Yes, I then called Babs – but to thank her rather than make a request of her, AND to tell her that her check to TBC was God’s affirming answer to my prayer – God’s response given through Babs Baugh, who was, faithfully as always, attentive to God’s voice and obedient to God’s call.
That was in October 2016. A few months later, in early 2017, at my recommendation, the Board voted to cease TBC’s operations, effective August 1, and to donate our remaining funds – and our database of supporters – to CBF’s new Fellowship Southwest regional ministry, headed by Marv Knox, a decison which Babs fully supported.
In August 2018, my home church – Wilshire Baptist in Dallas – and the (former) TBC Board gave me a retirement dinner. A few days before the dinner, Babs emailed my pastor, George Mason, and me, saying that she was distraught that, because of health concerns, she would be unable to travel to Dallas for the dinner. So George – who was in San Antonio visiting his grandchildren (and, incidentally, his daughter and son-in-law, Cameron and Garrett, too, don’t you know), and being a man of both grace and creativity – visited Babs and used his iPhone to record a video of Babs paying tribute to me, which he then played at my retirement dinner. Babs Baugh paying tribute to me – I have never felt so unworthy (though, I must admit, I felt pretty unworthy of the whole proceedings that evening)! That was a wonderful surprise that evening, when George played that video.
After hearing Babs’s message to me, I now go to sleep at night by “counting initials” – TBC, SBC, CBF, BJC, and so forth, though I’m not sure about “herding cattle” and “running with the big bulls.” (If none of this makes any sense to you, please click the link in the preceding paragraph and watch the video. It’s short and well worth your time.) As George noted, Babs explained to him off-camera that those activities were more reminiscent of David Currie and John Baugh than Bill Jones. But as TBC’s executive director the last 6½ years, I had been heir to their legacy.
A few months later, I saw Babs in Waco, at the premiere of the video produced by Ethics Daily & Baptist Women in Ministry, celebrating the ministry of Mary Alice Birdwhistell. There I took the opportunity to thank Babs for her wonderful and thoughtful video message.
What I will personally miss the most about Babs is our phone calls, discussing Baptist principles and the importance of defending them against those – both inside and outside the Baptist community – who continually assault and distort those principles. I was always impressed by Babs’s passion in talking about those Baptist distinctives and her tenacity in defending them, and I came away humbled from every conversation with her, because I am convinced – beyond any doubt – that she was the most deeply and thoroughly Baptist person (and I’ve known a lot of outstanding and influential Baptists) I have ever known.
But beyond that, she was a person who reflected God’s grace and love for all people. Joanna joins me in expressing our deepest sympathies to her family. We loved her dearly, and we love her family.
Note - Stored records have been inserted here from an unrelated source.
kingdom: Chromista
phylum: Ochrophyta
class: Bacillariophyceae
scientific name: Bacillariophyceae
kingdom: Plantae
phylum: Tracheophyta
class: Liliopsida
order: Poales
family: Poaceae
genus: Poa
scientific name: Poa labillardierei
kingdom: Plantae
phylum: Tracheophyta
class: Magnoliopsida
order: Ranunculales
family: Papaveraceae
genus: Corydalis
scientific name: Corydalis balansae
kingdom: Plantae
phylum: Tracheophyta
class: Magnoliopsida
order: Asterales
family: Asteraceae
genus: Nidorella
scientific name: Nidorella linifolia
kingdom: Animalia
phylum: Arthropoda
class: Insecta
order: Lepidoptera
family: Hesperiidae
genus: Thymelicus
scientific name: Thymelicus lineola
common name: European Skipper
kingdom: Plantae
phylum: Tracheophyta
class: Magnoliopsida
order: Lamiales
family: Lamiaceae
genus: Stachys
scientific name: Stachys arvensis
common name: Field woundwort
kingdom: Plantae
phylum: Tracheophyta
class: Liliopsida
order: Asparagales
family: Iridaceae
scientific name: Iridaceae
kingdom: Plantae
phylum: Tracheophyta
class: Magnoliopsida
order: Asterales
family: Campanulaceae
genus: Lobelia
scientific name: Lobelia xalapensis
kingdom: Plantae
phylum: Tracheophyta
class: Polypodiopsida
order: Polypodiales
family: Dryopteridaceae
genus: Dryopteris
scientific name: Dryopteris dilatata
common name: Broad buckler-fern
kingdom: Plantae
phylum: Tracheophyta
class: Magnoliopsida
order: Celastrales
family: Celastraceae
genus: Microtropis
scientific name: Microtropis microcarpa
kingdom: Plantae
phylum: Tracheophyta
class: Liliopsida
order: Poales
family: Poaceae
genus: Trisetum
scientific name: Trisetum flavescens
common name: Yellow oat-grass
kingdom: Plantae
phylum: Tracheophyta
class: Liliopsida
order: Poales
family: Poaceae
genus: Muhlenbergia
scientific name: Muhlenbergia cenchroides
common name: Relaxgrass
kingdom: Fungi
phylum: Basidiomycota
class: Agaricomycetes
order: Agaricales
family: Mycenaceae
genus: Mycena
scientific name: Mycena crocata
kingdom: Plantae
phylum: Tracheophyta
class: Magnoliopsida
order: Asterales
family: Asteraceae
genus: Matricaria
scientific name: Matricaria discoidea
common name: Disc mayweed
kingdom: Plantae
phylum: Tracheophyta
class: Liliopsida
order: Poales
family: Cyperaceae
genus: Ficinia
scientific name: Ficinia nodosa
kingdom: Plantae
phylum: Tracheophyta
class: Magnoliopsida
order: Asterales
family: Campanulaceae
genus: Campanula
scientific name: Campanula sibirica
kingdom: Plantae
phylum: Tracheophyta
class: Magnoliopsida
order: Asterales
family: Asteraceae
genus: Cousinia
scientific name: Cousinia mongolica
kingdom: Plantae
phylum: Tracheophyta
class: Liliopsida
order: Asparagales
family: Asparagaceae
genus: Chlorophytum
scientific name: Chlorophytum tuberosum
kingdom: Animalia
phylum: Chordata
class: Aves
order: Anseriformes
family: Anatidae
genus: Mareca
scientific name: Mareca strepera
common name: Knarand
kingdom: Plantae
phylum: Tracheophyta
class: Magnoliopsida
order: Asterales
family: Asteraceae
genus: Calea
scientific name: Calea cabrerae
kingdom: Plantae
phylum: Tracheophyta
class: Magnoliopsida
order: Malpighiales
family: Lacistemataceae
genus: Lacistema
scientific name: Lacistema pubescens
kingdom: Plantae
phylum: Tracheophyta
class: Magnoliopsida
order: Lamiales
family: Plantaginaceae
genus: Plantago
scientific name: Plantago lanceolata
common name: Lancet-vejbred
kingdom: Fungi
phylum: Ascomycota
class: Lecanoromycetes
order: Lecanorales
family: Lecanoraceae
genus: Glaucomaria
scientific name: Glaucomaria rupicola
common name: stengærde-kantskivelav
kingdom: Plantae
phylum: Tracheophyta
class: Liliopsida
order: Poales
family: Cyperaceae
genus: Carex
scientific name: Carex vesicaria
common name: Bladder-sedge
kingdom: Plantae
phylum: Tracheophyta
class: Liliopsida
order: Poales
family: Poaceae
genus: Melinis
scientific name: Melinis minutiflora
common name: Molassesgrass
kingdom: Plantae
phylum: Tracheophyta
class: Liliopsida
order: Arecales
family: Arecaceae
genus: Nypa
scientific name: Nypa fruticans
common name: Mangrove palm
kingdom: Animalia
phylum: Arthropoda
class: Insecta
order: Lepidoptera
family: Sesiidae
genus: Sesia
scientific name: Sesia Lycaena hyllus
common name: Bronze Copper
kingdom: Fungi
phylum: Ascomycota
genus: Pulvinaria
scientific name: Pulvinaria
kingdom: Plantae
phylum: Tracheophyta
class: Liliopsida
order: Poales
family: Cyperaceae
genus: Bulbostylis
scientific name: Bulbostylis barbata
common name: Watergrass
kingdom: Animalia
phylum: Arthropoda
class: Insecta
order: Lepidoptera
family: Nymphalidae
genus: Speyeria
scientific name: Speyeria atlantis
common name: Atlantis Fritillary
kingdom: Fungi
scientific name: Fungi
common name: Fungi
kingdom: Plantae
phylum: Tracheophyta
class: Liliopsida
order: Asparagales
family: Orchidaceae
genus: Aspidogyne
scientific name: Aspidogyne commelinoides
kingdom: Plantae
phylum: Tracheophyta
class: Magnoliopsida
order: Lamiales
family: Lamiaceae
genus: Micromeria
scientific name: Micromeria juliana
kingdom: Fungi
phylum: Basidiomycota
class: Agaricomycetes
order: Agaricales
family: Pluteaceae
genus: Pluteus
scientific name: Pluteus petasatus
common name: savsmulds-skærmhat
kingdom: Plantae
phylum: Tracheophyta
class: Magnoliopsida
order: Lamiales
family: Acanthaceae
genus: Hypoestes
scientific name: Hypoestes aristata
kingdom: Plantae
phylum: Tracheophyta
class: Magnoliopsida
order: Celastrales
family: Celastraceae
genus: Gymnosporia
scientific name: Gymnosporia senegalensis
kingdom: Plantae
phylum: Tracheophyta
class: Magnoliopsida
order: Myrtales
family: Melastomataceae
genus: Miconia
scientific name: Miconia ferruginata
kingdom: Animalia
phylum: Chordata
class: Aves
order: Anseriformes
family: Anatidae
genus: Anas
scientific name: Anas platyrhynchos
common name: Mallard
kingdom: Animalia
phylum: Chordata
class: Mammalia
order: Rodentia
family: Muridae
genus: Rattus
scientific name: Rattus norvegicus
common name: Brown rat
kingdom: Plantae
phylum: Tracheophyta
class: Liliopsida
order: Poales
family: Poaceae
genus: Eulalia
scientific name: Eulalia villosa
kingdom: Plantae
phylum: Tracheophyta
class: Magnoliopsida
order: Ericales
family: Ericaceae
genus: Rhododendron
Today I am a much better Baptist, more effective Baptist leader, and especially a better Christ-follower for having known Babs Baugh as a friend, a mentor, and an example. And I know that thousands upon thousands of people can join me in that claim.
Through the Eula Mae and John Baugh Foundation, Babs will continue to inspire, inform, and move generations to come. Her daughter, Jackie Baugh Moore, as president of the Foundation, is superbly seeing to that.
Thanks be to God for Babs Baugh, a good and faithful servant.